The third pillar is future-focused program delivery, or what McCauley calls a “bold approach to education credentials.” This is sparked by the expansion of online delivery due to COVID-19 and will include continuing to build and hone online learning in addition to creating more personalization for degrees and programming through the expansion of modularization, microcredentials and stackable certificates.

“Modularization breaks courses into their components, allowing foundational content to be shared among many classes,” the future-focused program delivery description online says. “The benefits are significant: they allow students to move quickly (or even skip) content covered in another class they’ve taken and allow faculty to share a common core – letting them focus on their areas of expertise.”

In action, this will also include reviewing programs to readdress enrolment targets and developing new programs as needed to fill gaps. The long-term plan is to develop program delivery through multiple modalities including face-to-face, blended and online programs​, and will include expanding infrastructure and support for learning technologies, such as through the Taylor Institute for Teaching and Learning’s $1 million grant that will go towards enhancing online and blended delivery learning for the future.

These three pillars are all connected by four areas of focus or umbrellas: life sciences, energy transformations, city building and exploring digital worlds. These areas are cited as “cross-cutting topics where the university is already seeing explosive growth” and will be given more focus over the next ten years. 

Life sciences focuses on diseases, the health of the planetary ecosystem with global warming, pollution and pandemics, health research and “the creation and maintenance of healthy, resilient, and secure cities and societies.”

Energy transformations, McCauley says, means “actively leading the energy transformations that our societies so vitally need, about reducing carbon emissions, about making sure that the energy is used effectively and efficiently, making sure that we deal with the issues associated with equity and access to energy around the world.” 

City building is about “how we need to help the City of Calgary pivot,” McCauley says, and means building a respectful, diverse, sustainable, accessible, innovative city, both socially and environmentally. 

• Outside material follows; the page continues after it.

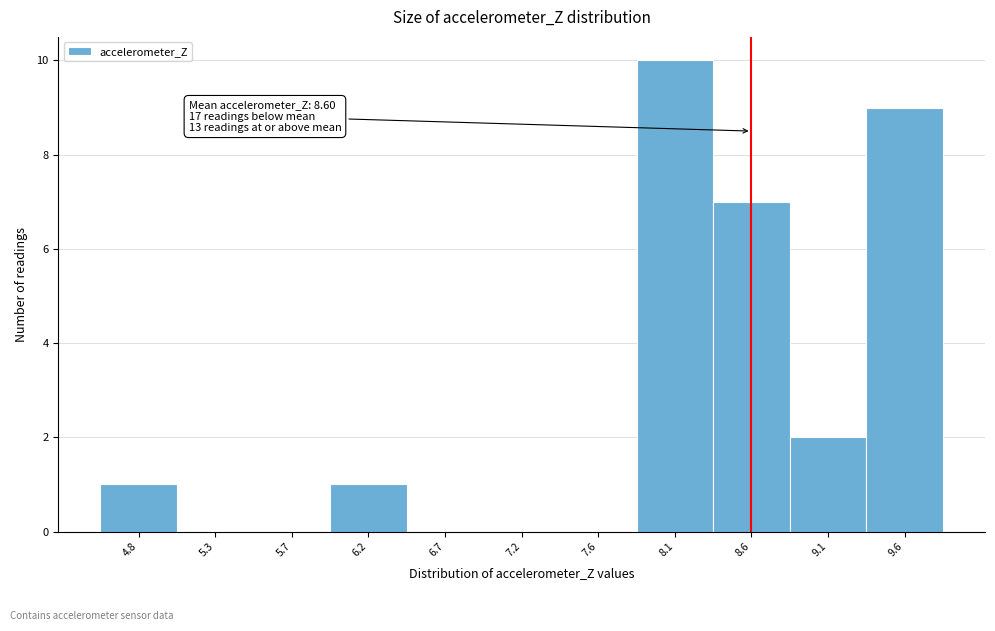

Over which range of the x-axis is the bar tallest?

7.90 to 8.35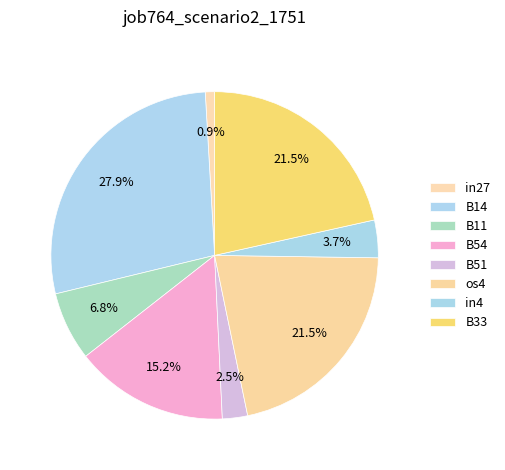

How many slices are in this pie chart?

8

Finally, exploring digital worlds again expands on the COVID-19-directed move to online and blended delivery, and focuses on how “the University of Calgary’s digital initiative will drive transformations though its transdisciplinary approach to developing advanced technologies in areas selected to pair societal importance with UCalgary leadership.”

These goals and areas of focus are all aligned with the Eyes High Strategy, which focuses primarily on boosting UCalgary’s position to be in the top five research universities in Canada and innovate and promote research, scholarship and innovation in connection with the community. Unstoppable falls in line with these objectives, while also making a push to become a top entrepreneurial university too.

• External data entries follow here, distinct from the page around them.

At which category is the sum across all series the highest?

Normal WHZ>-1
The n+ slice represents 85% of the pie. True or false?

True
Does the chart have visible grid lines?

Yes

McCauley describes Eyes High as being their “compass, road maps and additional strategies” for Unstoppable

“The terrain is changing dramatically. And a compass and a roadmap is insufficient. We have to embrace that change and the significant headwinds that we face with the Growth Through Focus plan […] In essence, we want to make sure that we achieve our status as a great research university on the world stage, to continue that incredible momentum, and to be able to deflect those headwinds and actually grow through focusing on what we can do best.”

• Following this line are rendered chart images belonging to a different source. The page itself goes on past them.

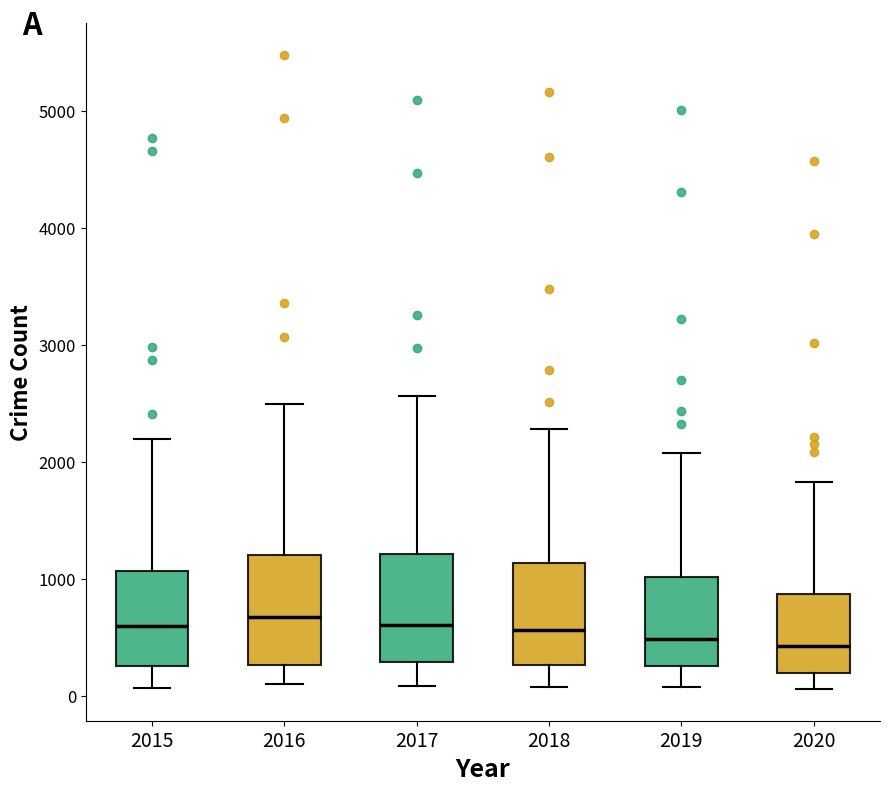

Reading left to right, read every box against the y-axis: the position of its median line, the range the box covers, and the ends of its whiskers. The values are not printed on the chart, so give them approximately, as read against the axis.

2015: median 600, box 300 to 1100, whiskers 100 to 2200
2016: median 700, box 300 to 1200, whiskers 100 to 2500
2017: median 600, box 300 to 1200, whiskers 100 to 2600
2018: median 600, box 300 to 1100, whiskers 100 to 2300
2019: median 500, box 300 to 1000, whiskers 100 to 2100
2020: median 400, box 200 to 900, whiskers 100 to 1800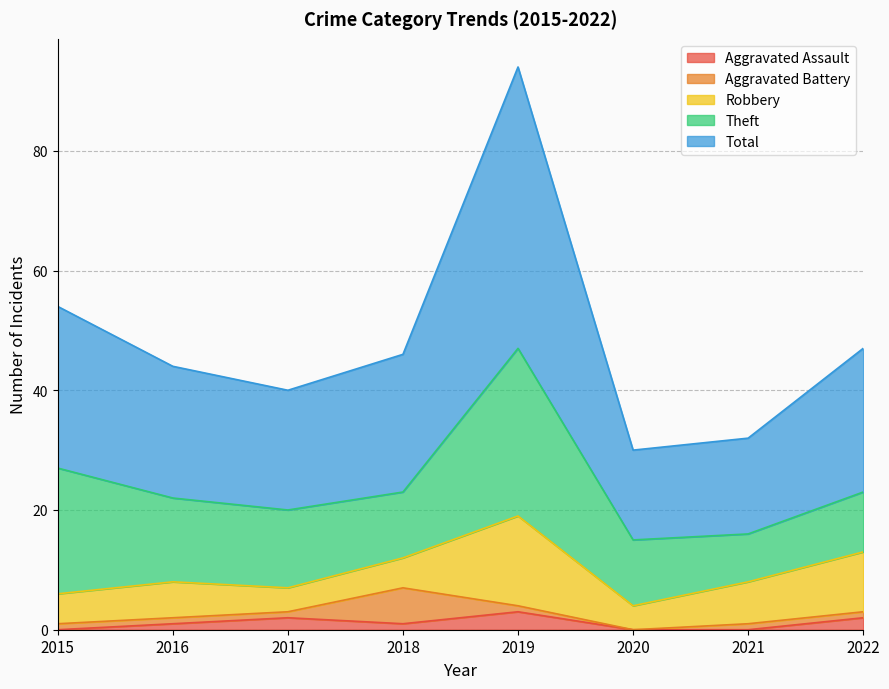

At which category is the sum across all series the highest?

2019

What does success look like in ten years if the plan is successful? The University of Calgary will be a top five university and be the entrepreneurial university, have a distinctive brand, have over 37,000 students (+4,000 from now) and over 10,000 graduate students (+3,700 from now) and have an increased revenue of up to $2 billion (+$600 million from now) that will be used to “support the best possible student experience, the best knowledge creation and the best applications of entrepreneurial thinking,” McCauley says.